Along with the notable league wins, there was also a memorable Challenge Cup knockout win against Sale on an emotional night at Arms Park, just days after the death of Life Chairman Peter Thomas, who contributed so much to the club.

Going forward, there will be a lot of changes with a host of familiar faces leaving as the gaming budget drops from around £7.8m to around £5m.

Fly-half Jarrod Evans and prop Dillon Lewis are both bound for Harlequins, while center Max Llewellyn is bound for Gloucester, with a number of further departures to follow. There’s also now uncertainty on the coaching front, following Chief Young’s suspension amid reports of employee complaints.


The manager turmoil came at the start rather than the end of the season for the Gwent region.

After a heavy defeat to Edinburgh in the URC opener in mid-September, director of rugby Dean Ryan publicly criticized the players, questioning their work-rate and desire.

English was absent from training afterwards, with new manager Dai Flanagan tending to first team affairs amid speculation of Ryan’s departure. His departure was finally confirmed nearly four months later.

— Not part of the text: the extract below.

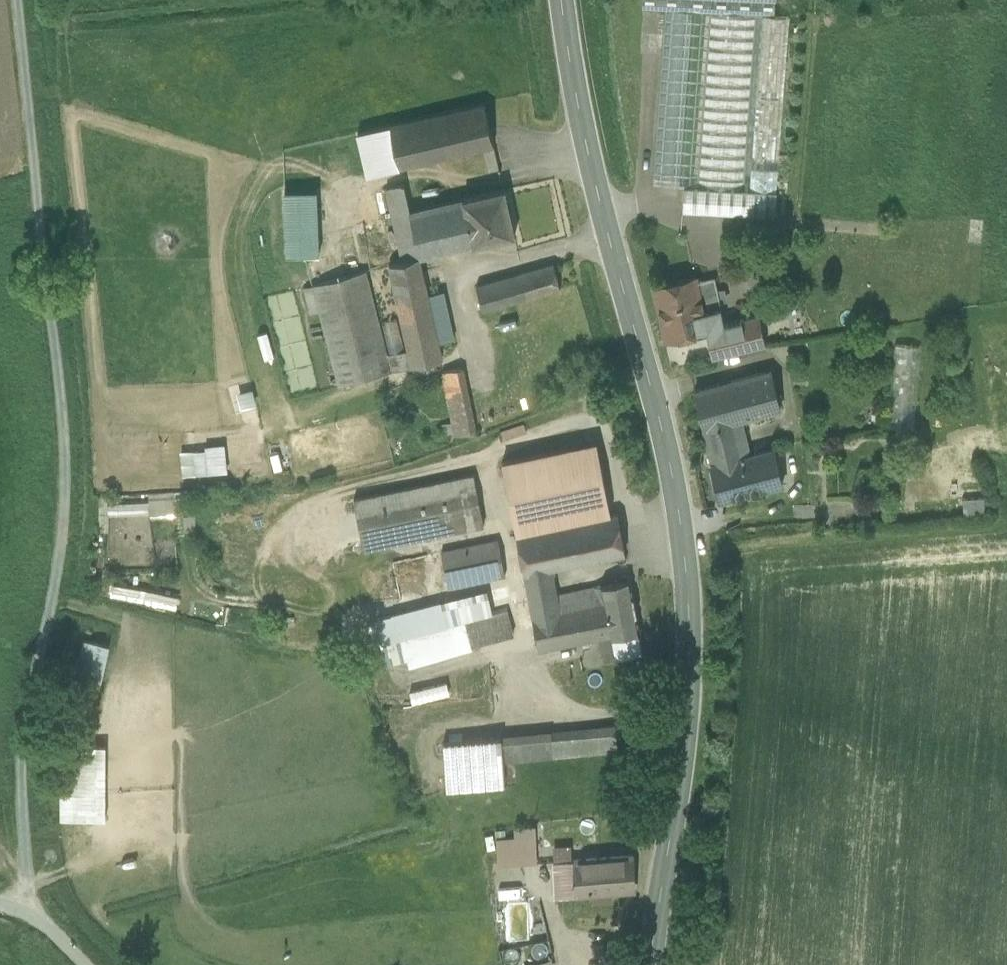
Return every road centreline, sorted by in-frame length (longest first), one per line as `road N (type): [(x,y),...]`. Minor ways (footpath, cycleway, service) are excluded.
road 1 (secondary): [(651,964),(686,734),(686,566),(673,475),(608,235),(561,0)]
road 2 (track): [(18,0),(62,447),(55,571),(17,746),(31,912)]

With Flanagan at the helm following his arrival from the Scarlets, there was quite a rebound going into the season. The Dragons had three league wins before the end of October, including scalps from Munster and the Ospreys, topping their tally for the whole of the previous season.

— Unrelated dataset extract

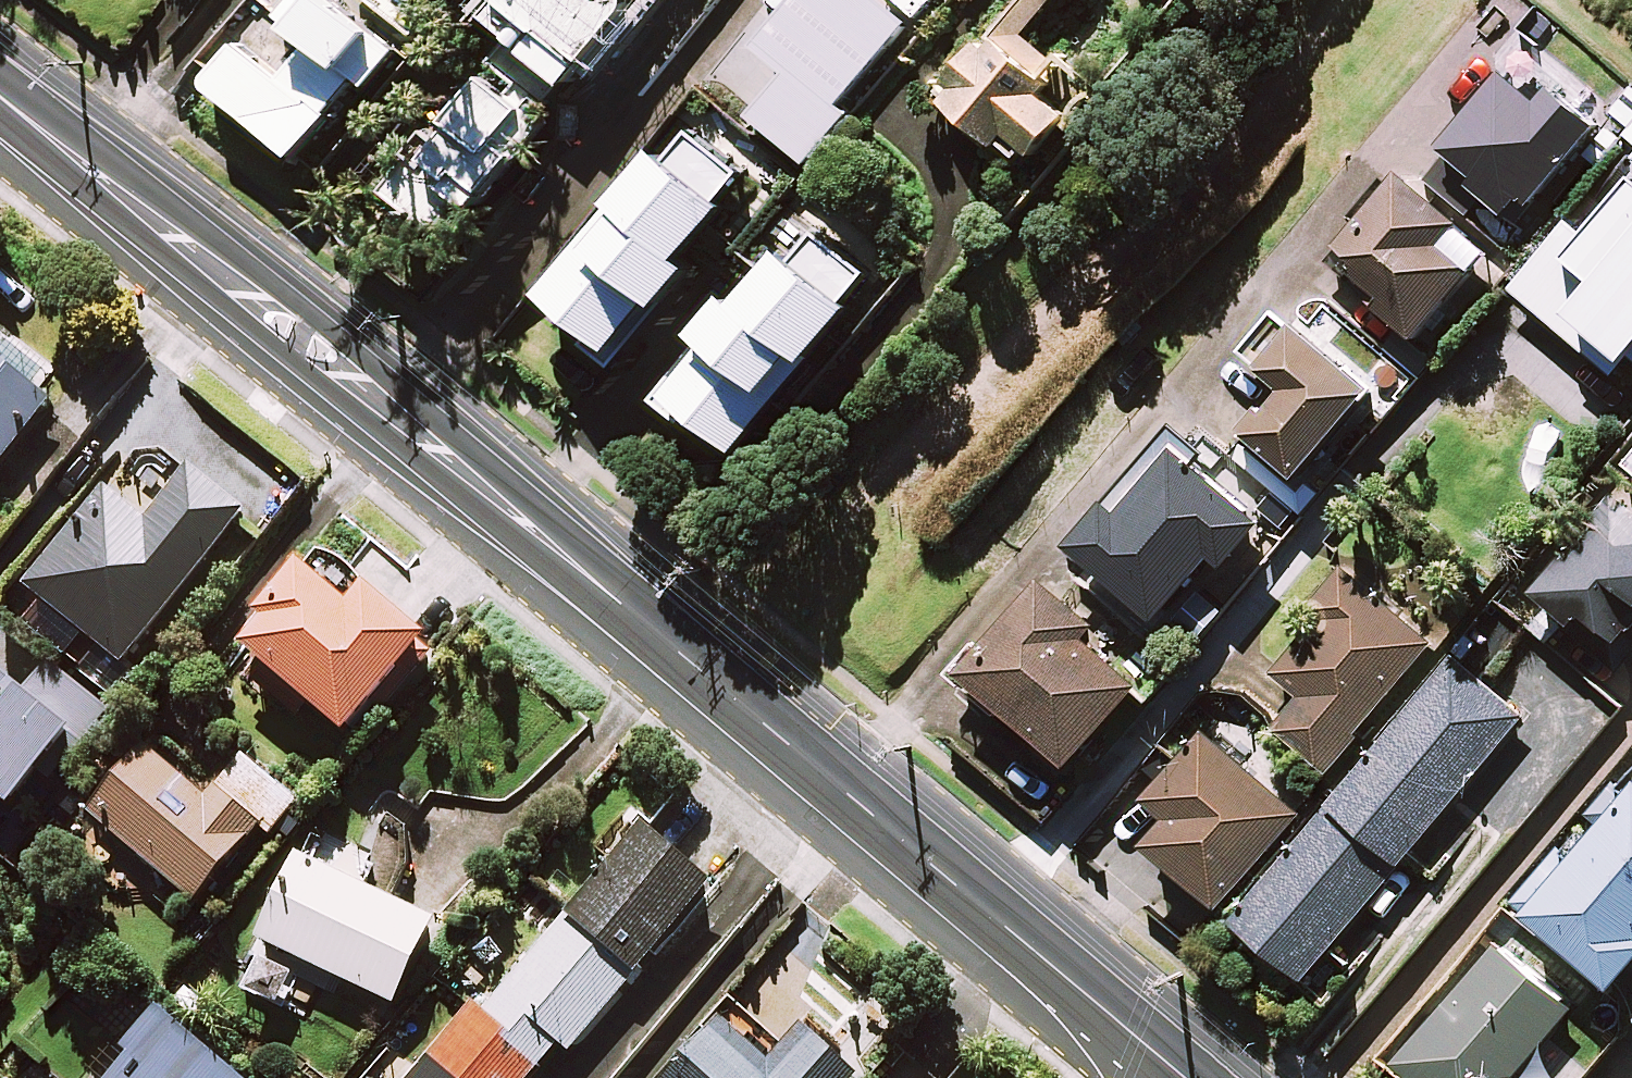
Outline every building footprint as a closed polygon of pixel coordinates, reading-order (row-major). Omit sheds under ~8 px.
[(304,158),(359,92),(366,98),(401,57),(332,0),(302,0),(289,16),(325,45),(286,92),(241,54),(215,85),(304,158)] [(495,17),(582,88),(654,0),(507,0),(495,17)] [(759,120),(810,163),(849,117),(841,111),(912,29),(877,0),(806,0),(763,50),(795,77),(759,120)] [(986,43),(944,94),(1032,167),(1074,117),(1044,92),(1065,66),(1036,42),(1071,0),(1021,0),(986,43)] [(561,117),(503,68),(419,168),(413,163),(390,190),(444,236),(475,199),(484,207),(561,117)] [(1530,193),(1538,200),(1606,121),(1560,82),(1547,98),(1513,69),(1451,143),(1484,171),(1477,179),(1515,211),(1530,193)] [(591,341),(624,367),(646,339),(641,334),(674,293),(684,300),(714,262),(705,255),(746,203),(734,193),(747,176),(695,134),(679,153),(673,148),(559,291),(603,326),(591,341)] [(1470,220),(1408,169),(1347,242),(1365,258),(1349,277),(1420,336),(1484,260),(1456,237),(1470,220)] [(1631,202),(1537,317),(1598,366),(1622,336),(1631,344),(1631,202)] [(860,296),(877,275),(818,226),(764,292),(756,286),(719,330),(728,337),(692,380),(686,375),(665,401),(690,421),(703,406),(753,447),(870,305),(860,296)] [(1248,350),(1266,366),(1288,384),(1251,428),(1304,472),(1382,380),(1307,317),(1302,323),(1284,307),(1248,350)] [(0,346),(0,464),(57,392),(0,346)] [(1273,519),(1186,441),(1130,504),(1122,496),(1083,539),(1165,613),(1224,547),(1238,559),(1273,519)] [(247,511),(190,465),(147,518),(109,488),(31,585),(126,661),(247,511)] [(1592,605),(1626,637),(1606,658),(1617,669),(1631,653),(1631,491),(1544,585),(1580,618),(1592,605)] [(391,599),(412,574),(371,540),(351,564),(325,543),(244,638),(352,730),(433,635),(391,599)] [(1435,640),(1347,566),(1317,601),(1327,610),(1277,670),(1305,694),(1281,722),(1332,765),(1435,640)] [(1148,674),(1041,585),(971,669),(1078,759),(1148,674)] [(1331,807),(1400,865),(1406,859),(1431,881),(1476,827),(1449,804),(1525,714),(1458,657),(1331,807)] [(0,658),(0,788),(19,804),(104,702),(53,660),(32,685),(0,658)] [(1305,814),(1208,729),(1151,794),(1174,814),(1152,839),(1227,904),(1305,814)] [(212,796),(150,743),(93,809),(198,900),(291,793),(248,755),(212,796)] [(1618,777),(1590,810),(1606,823),(1582,852),(1569,841),(1522,898),(1619,978),(1631,962),(1631,789),(1618,777)] [(1400,865),(1331,807),(1238,917),(1307,976),(1400,865)] [(650,823),(492,1007),(482,997),(412,1077),(530,1077),(563,1040),(572,1048),(717,880),(650,823)] [(399,1002),(439,917),(352,875),(303,852),(263,937),(399,1002)] [(1503,941),(1406,1055),(1433,1077),(1525,1077),(1518,1072),(1577,1003),(1503,941)] [(164,1007),(104,1077),(249,1077),(164,1007)] [(735,1011),(676,1077),(856,1077),(863,1070),(809,1023),(782,1053),(735,1011)]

But they wouldn’t win another URC match until the campaign wrapped up with a Judgment Day victory over the Scarlets at the weekend.

As for players to shine, winger Rio Dyer has proved to be one of Wales’ best performers after joining the national team, while hooker Brad Roberts and center Steff Hughes have been strong signings.

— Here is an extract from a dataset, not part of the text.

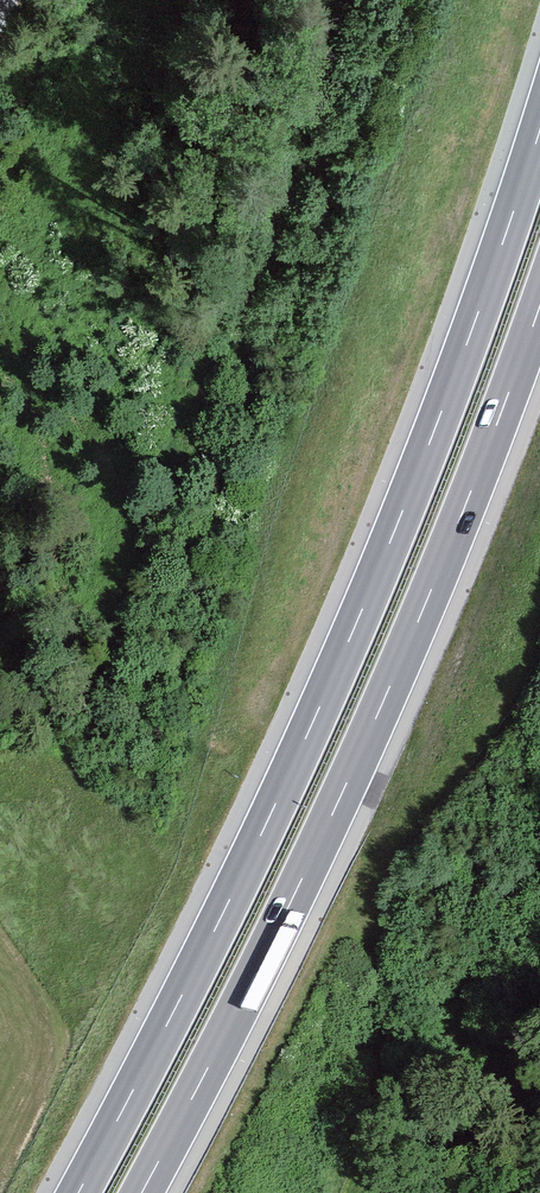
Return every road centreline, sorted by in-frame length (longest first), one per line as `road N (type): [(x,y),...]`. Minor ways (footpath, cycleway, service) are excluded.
road 1 (motorway): [(539,134),(326,701),(257,853),(77,1192)]
road 2 (motorway): [(143,1192),(377,724),(539,304)]

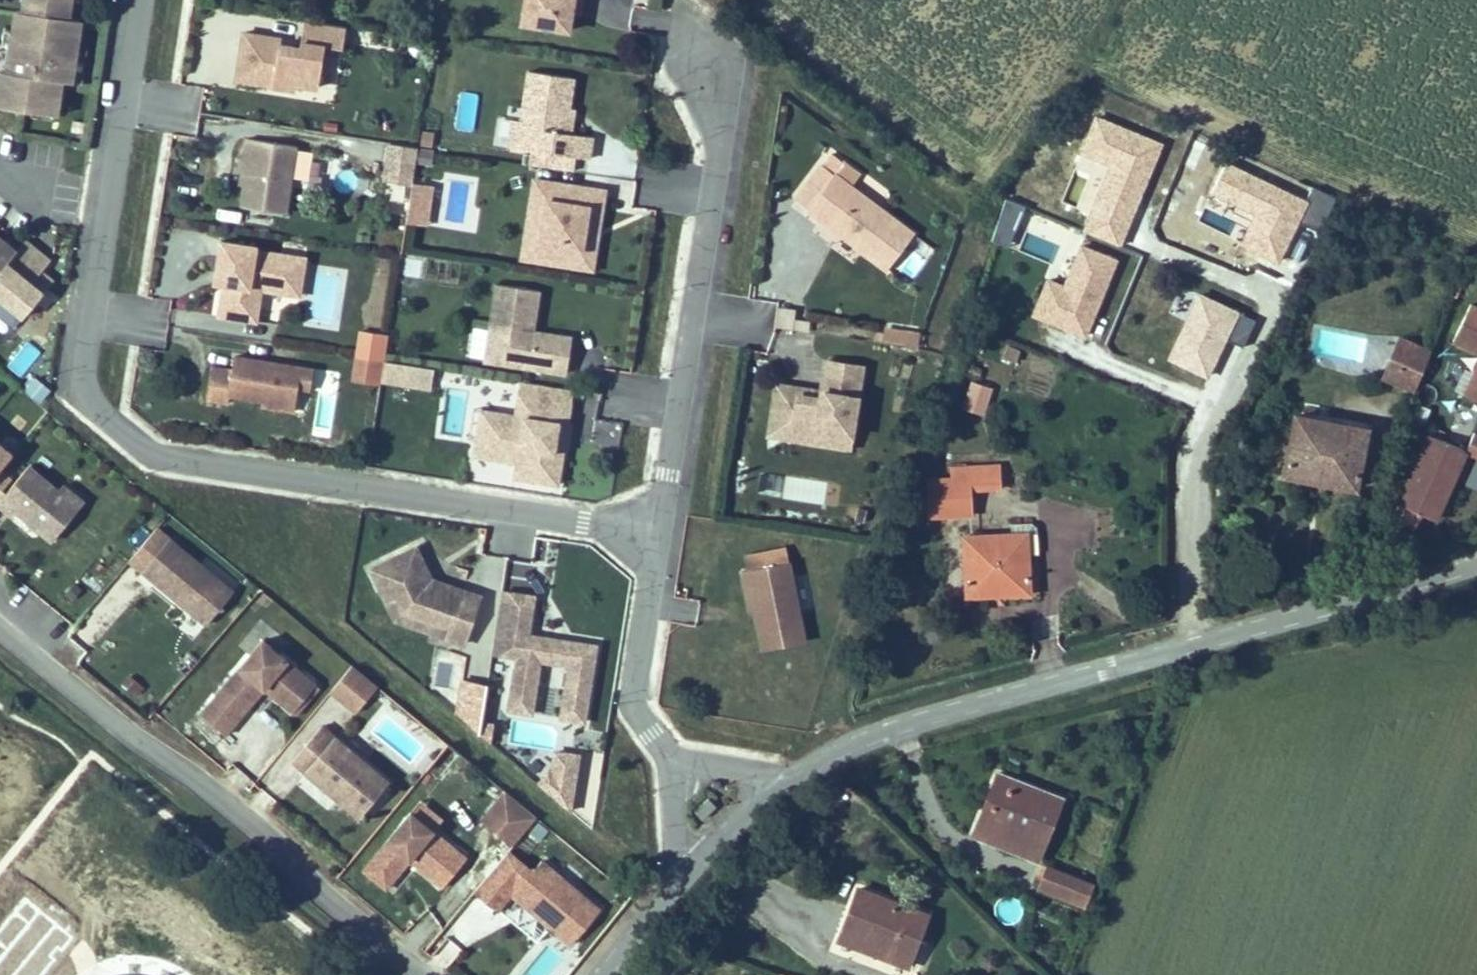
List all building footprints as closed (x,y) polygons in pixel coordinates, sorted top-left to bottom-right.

Some well-known names are now leaving, with Welsh internationals Ross Moriarty, Will Rowlands, Sam Davies and Rob Evans all moving on, while scrum-half Dane Blacker is coming on board from the Scarlets.


The highlight of the Ospreys’ season really came in the European Cup where they claimed impressive victories over English and French title holders, Leicester and Montpellier.

As their manager Toby Booth says, the Welsh regions are now arguably better equipped for the rugby cup than the league, given their limitations in squad depth and the fact that Europe are a part of the season where they are able to constantly deploy full teams.

In the URC, the Ospreys managed to keep pressure on Cardiff during the run-in and had a shot from outside at the Shield before Judgment Day, but their hopes were dashed by the interval when they trailed 24- 0.

Morgan Morris, Nicky Smith, Rhys Webb, Keiran Williams and Jac Morgan have all had commendable campaigns.


It was a tale of two halves of the season for the Scarlets.

They won just one of their first nine matches in the URC during a tough first few months.

But with the Challenge Cup kick-starting their campaign, they won 11 of their next 13 matches in all competitions.

In the league, victories over the Bulls and Sharks were the high points, while Europe saw them knockout triumphs against French sides Brive and Clermont to set up next weekend’s Challenge Cup semi-final at home to Glasgow has already attracted more than 10,000 ticket sales.

Their trio of Tongan forwards Sione Kalamafoni, Vaea Fifita and Sam Lousi have been outstanding during the resurgence, while Johnny McNicholl, Sam Costelow, Gareth Davies, Ryan Conbeer, Joe Roberts and Dan Davis have all turned up well.

As with the other regions, there are some big names departing, including Leigh Halfpenny, Rhys Patchell and retired Aaron Shingler, while number eight Kalamafoni is heading to France after three years of ruthless carry.